Lee Miller na banheira
Uma mulher lavando-se numa banheira de uma casa qualquer – nada há de extraordinário na cena que a foto retrata.
É nos pormenores cuidadosamente escolhidos pelo fotógrafo David E. Scherman que percebemos o que a torna intrigante: o retrato de Hitler atrás da modelo, a escultura clássica à frente, as botas da tropa que deixaram manchas de lama no tapete, o uniforme lançado para a cadeira: o mundo de onde veio Lee Miller, a mulher na banheira, está demasiado sujo.

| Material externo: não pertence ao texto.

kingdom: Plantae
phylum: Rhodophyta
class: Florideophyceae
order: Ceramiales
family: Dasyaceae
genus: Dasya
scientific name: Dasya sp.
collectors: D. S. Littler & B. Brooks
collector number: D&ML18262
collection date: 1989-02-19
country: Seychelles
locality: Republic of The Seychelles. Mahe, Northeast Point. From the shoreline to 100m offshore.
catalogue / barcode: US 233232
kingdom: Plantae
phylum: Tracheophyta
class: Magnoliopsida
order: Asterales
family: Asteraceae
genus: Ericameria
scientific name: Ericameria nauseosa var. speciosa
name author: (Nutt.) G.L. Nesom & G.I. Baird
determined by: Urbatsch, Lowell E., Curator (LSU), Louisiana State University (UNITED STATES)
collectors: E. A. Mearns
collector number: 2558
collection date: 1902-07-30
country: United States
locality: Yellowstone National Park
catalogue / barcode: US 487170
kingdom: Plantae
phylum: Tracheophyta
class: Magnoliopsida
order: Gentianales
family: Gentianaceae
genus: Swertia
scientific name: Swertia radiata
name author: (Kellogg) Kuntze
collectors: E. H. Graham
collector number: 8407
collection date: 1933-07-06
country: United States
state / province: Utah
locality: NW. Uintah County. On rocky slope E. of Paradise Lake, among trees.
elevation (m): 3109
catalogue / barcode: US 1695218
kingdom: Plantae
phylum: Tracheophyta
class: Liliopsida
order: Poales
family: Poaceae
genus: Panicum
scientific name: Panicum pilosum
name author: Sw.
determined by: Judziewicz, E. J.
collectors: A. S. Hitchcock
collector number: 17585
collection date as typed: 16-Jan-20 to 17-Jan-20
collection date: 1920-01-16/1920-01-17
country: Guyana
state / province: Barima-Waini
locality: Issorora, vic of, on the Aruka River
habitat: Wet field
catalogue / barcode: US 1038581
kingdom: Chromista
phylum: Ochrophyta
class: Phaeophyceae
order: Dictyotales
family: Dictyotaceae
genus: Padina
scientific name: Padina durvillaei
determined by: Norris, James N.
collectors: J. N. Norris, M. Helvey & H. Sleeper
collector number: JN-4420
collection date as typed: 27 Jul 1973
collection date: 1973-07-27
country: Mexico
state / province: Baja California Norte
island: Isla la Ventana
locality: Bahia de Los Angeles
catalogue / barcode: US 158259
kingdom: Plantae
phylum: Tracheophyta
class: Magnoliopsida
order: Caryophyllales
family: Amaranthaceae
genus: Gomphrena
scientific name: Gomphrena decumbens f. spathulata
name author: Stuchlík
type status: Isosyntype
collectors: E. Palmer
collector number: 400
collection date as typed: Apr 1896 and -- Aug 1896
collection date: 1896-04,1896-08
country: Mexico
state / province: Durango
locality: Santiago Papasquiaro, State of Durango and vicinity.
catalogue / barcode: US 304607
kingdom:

Nada nestes elementos faria da foto um clássico, mas a casa onde Lee Miller e David E. Scherman se encontram é a de Adolf Hitler: aquela é a sua casa de banho, a sua banheira, o seu tapete que um dia foi imaculadamente branco.
A foto foi tirada a 30 de abril de 1945, mas por esta época já era longo e sinuoso o percurso de Lee Miller, que tinha 38 anos quando entrou na banheira do ditador nazi.
Começara a sua carreira como modelo em Nova Iorque, aos 19 anos, mas no final da década de 20 mudara-se para Paris, iniciando uma carreira ainda mais promissora como fotógrafa de moda. Em 1932, regressou a Nova Iorque. Dois anos depois, abandonou uma carreira de sucesso como fotógrafa para casar com um homem de negócios egípcio. Em 1937, cansada de uma vida monótona no Cairo, deixou o marido e regressou a Paris, onde conheceu o segundo homem da sua vida, o pintor surrealista britânico Roland Penrose.
A guerra alcançou-a em Londres, quando a partir de meados de agosto de 1940 se iniciou a Batalha de Inglaterra – uma gigantesca ofensiva aérea alemã destinada a arrasar as principais cidades ingleses e a moral das populações. Ignorando os pedidos de amigos e familiares para regressar de imediato aos EUA, Miller decidiu tornar-se correspondente de guerra para a Vogue. Os seus primeiros trabalhos documentam os bombardeamentos alemães.
Em 1942, um mês depois do Dia D, já se encontrava em França. Fotografou a libertação de Paris e os horrores dos campos de concentração em Buchenwald e Dachau. Foi depois de Dachau que ela e o fotógrafo David E. Scherman partiram para Munique, a cidade onde Hitler vivera desde a década de 20, «o berço do terror» cuja queda ambos ansiavam por fotografar.
Quando lá chegaram, já a cidade caíra às mãos da 45ª Divisão do exército dos Estados Unidos. Sabiam a morada da casa de Hitler e para lá se dirigiram. Depois de comprar o edifício em 1935, o chanceler transformara a cave num abrigo contra bombas e o rés-do-chão e primeiro andar em aquartelamentos para os guardas, fixando-se no último piso.
Miller e o colega, que por esta altura se tornara seu amante, entraram nos aposentos de Hitler, observando quadros «de arte medíocre», armários «com as iniciais A.H.» e uma mesa de reuniões onde o ditador se sentara, planeando com os seus capangas nazis a implementação da Solução Final». Passaram horas naquela casa, desfrutando dos confortos modernos: a água corria quente nas torneiras, a eletricidade ainda funcionava.
Pela primeira vez em muito tempo, podiam tomar banho como pessoas normais. E a ideia da foto tomou forma, com Miller afirmando mais tarde que usara a banheira de Hitler para «limpar o pó que trouxera do campo de concentração de Dachau».
A encenação de fotos não era atividade estranha à dupla de fotógrafos, que horas antes convencera um soldado a deitar-se na cama de Hitler, fingindo que estava a ler um exemplar da famosa auto-biografia política e ideológica do ditador, Mein Kampf.
O retrato, a estátua, as botas, o uniforme, tudo foi cuidadosamente colocado como se estivessem a preparar uma foto para uma revista de decoração. E Miller ficou colocada entre dois extremos, o monstruoso Hitler e a beleza clássica de uma obra de arte, a mão tocando no ombro com toda a leveza do mundo, o rosto mostrando uma expressão ambígua, quase indecifrável.
Dachau também tinha os seus próprios «banheiros», recordava-se Miller, aquele em que as vítimas eram forçadas a despir-se, julgando que iriam tomar banho, para depois morrerem gaseadas. E depois, para tornar a ocasião (e a foto) ainda mais memorável, pouco antes da meia-noite receberam a notícia de que Hitler, refugiado no bunker de uma Berlim em ruínas, se suicidara para evitar ser capturado pelos soldados soviéticos. Um mundo temporariamente mais limpo.